Reverend Gustavus Hines (September 6, 1809 – December 9, 1873) was an American missionary in Oregon Country. Working for the Methodist Mission in what became the state of Oregon, the New York native became involved in early attempts to form a government at the Champoeg Meetings in 1841. Later he served on the board of trustees for the Oregon Institute, which became Willamette University, and wrote several books on Oregon.

==Early life==
Gustavus Hines was born on September 6, 1809, in Herkimer County, New York, to Betsy Round and James Hines. He then entered the ministry in 1832 as part of the Genesee Conference. The Reverend then joined missionary Jason Lee in 1839 as part of the Great Reinforcements for the Methodist Mission in the Oregon Country.

==Oregon==
Reverend Hines arrived in Oregon in 1840 aboard the ship Lausanne. He, his wife Lydia, and his sister-in-law all journeyed to the Pacific Northwest via Cape Horn at the tip of South America. After arrival, he went with Lee to the Umpqua River valley to scout a site for a new mission location.

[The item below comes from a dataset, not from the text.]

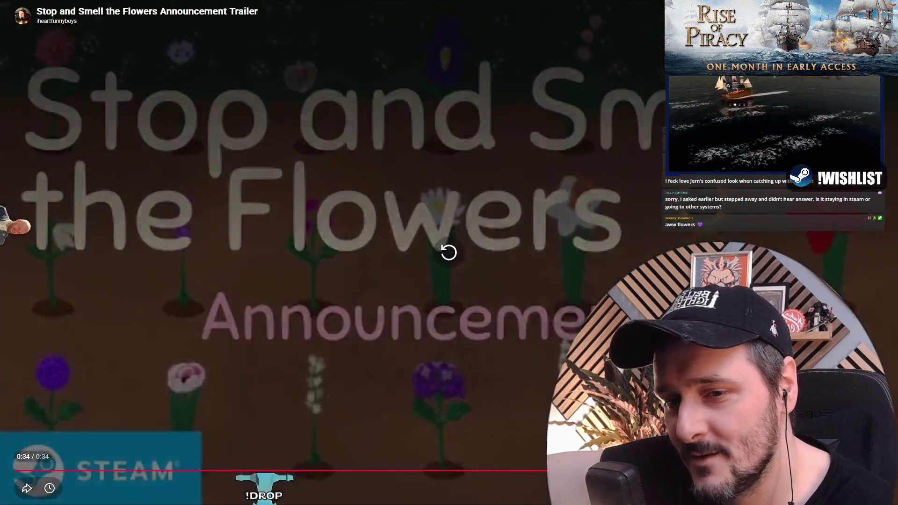
key(Escape)
Skim the page comments, then launch the embedded Stop and Smell the Flowers web game.
scroll(332, 239, down, 6)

The following year Gustavus Hines was involved with the Champoeg Meetings as a person selected to a committee designed to draft laws that were an attempt at creating a government in the region that was under no formal government at the time. At the February 1841 meetings at David Leslie’s home, Hines served as secretary for the legislative body gathered on French Prairie. These meetings did not create a government in 1841, but did elect Doctor Ira L. Babcock as a judge to deal with the estate of Ewing Young. Two years later continued meetings led the formation of the Provisional Government of Oregon. Hines' younger brother Harvey would journey to Oregon in 1853.

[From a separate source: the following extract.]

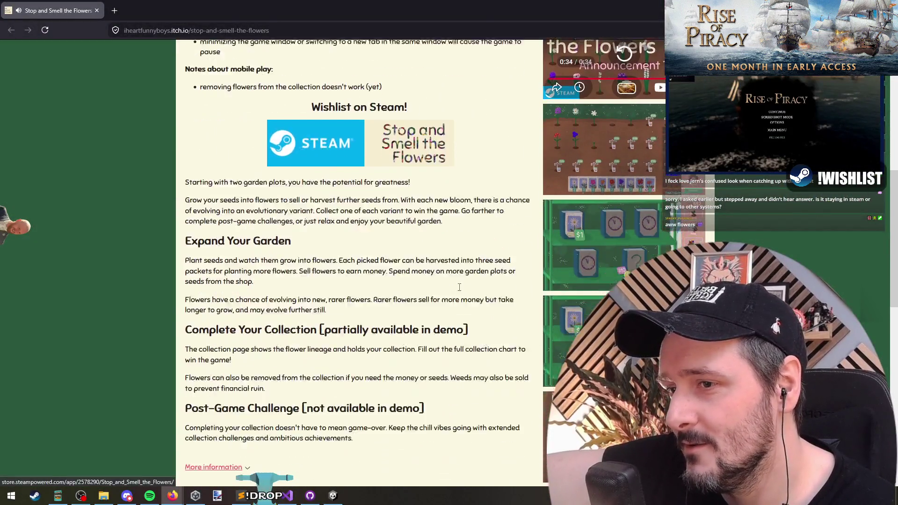
scroll(619, 267, down, 5)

In 1842, Lucy Anna Lee was born to Jason Lee's second wife who died shortly after child birth. The Reverend Hines and his wife took in the child and raised her after losing their own daughter, their only child. After the closing of the Methodist Mission, Hines returned to New York in 1845.

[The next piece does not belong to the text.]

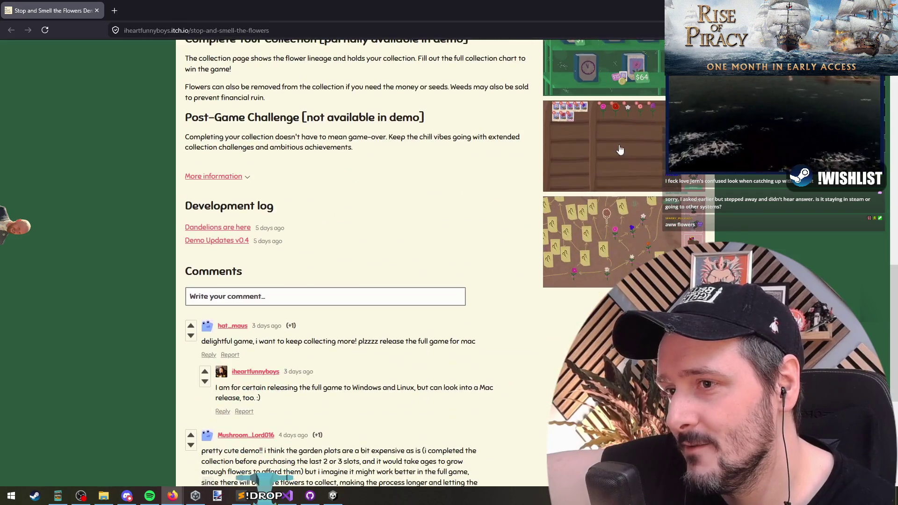
scroll(620, 264, down, 3)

Hines believed that God killed off the native people of Oregon with disease so that whites could take their land. "The hand of Providence is removing them to give place to a people more worthy of so beautiful and fertile a country," he wrote.

==Later life==
However, he would return to what became Oregon Territory in 1853. There he was involved as a trustee for Willamette University in Salem, Oregon, including work on the committee that designed Waller Hall. Gustavus Hines also wrote several books before dying in Oregon City, but buried at Lee Mission Cemetery in Salem. He died on December 9, 1873.

==Works authored==
- Oregon and Its Institutions; Comprising a Full History of the Willamette University. Carlton & Porter, 1868.
- A Voyage Round the World: With a History of the Oregon Mission and Notes of Several Years Residence on the Plains Bordering the... George H. Derby & Co., Buffalo: 1850.
- Wild life in Oregon:... Hurst & Co., New York: 1881.